● **Data for processing**
-*-

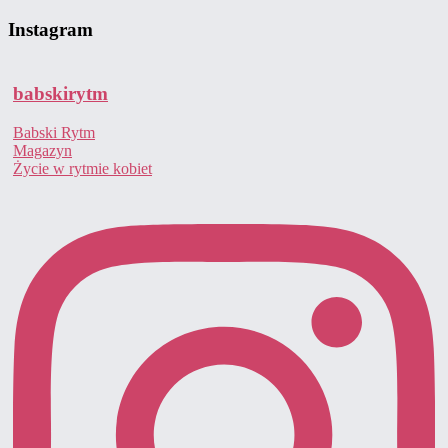
Instagram
babskirytm
Babski Rytm
Magazyn
Życie w rytmie kobiet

-*-

● **Work task**
What is needed is every entry written out word for word, with no pictures.

● **Exercise output**
Instagram
babskirytm
Babski Rytm
Magazyn
Życie w rytmie kobiet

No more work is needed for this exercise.